The play, inspired by the playwright's family history, tells the story of a family torn apart by racism but ultimately reunited. It debuted in Theater for the New City's Dream Up Festival in 2010.
The child of a white woman and a black man in 1876, the play's central character, Charley Cade, is banished at birth from his biological mother's plantation home by his outraged grandfather. He is raised as a black child by La Tessa, a loving adoptive mother, who withholds knowledge of Charley's biological past for his life's sake.
As an adolescent, Charley passes to "make a point" to friends, with whom he jokes about how easily he can appear as white. Beneath the jokes, however, lies a crucial choice. Where does Charley's loyalty lie? As a grown man. he struggles to find a place for himself in a segregated world.

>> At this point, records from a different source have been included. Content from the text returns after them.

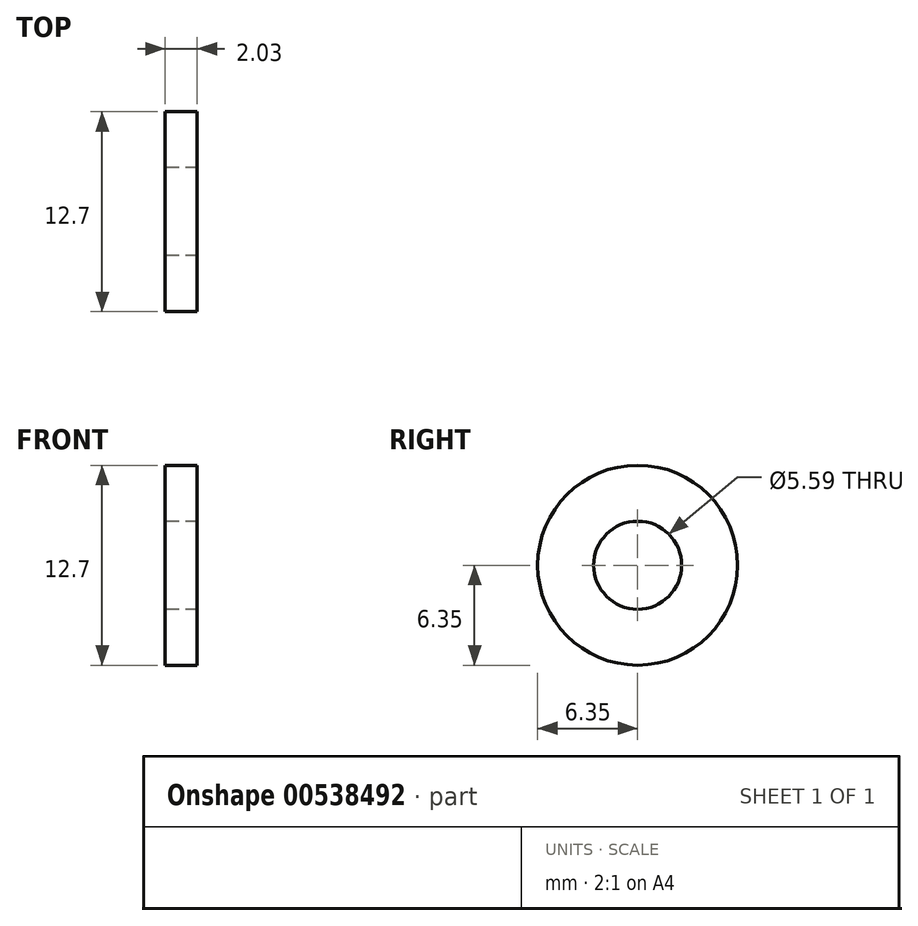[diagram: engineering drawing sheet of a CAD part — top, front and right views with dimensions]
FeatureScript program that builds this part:
annotation { "Feature Type Name" : "Feature", "Feature Type Description" : "" }
export const myFeature = defineFeature(function(context is Context, id is Id, definition is map)
    precondition{}
    {
        {
            var Q0;
            Q0=qCreatedBy(makeId("Right.planeOp"),FACE);
            var sketch = newSketch(context, id + "F0", { "sketchPlane" : qUnion([Q0])});
            skCircle(sketch, "E0", {"center": v(0, 0) * mm, "radius": 6.35 * mm});
            skCircle(sketch, "E1", {"center": v(0, 0) * mm, "radius": 2.8 * mm});
            skSolve(sketch);
        }
        {
            var Q0;
            Q0=makeQuery(id+"F0.imprint","IMPRINT",FACE,{"disambiguationData":[TD([[makeQuery(id+"F0.imprint","IMPRINT",EDGE,{"derivedFrom":sQuery(id+"F0.wireOp",EDGE,"E0")}),1.0]])]});
            extrude(context, id + "F1", {"entities" : qUnion([Q0]), "depth" : 2.03 * mm, "offsetDistance" : 25.4 * mm});
        }
    });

Charley must wait until his early 20s, and the death of his grandfather, to meet his biological mother and father. There is still a cost when you choose to love in the face of hate.
The play contains seven songs written by Fulton and oneby Fulton and Janice Dixon. Arrangements include traditional Louisiana jazz. They punctuate sections of the play and give it a folk musical feel. Jason Stein’s harmonica and a nine member band engage and elevate.
One Drop is an exuberant definition of self, often resonant in the folk musical genre. Perhaps we are witnessing a revival of the folk musical as a voice which re-enforces our common values. Like the Broadway production of the Irish folk musical Once, and the recent success of myth-based Hadestown, this play resonates in its music.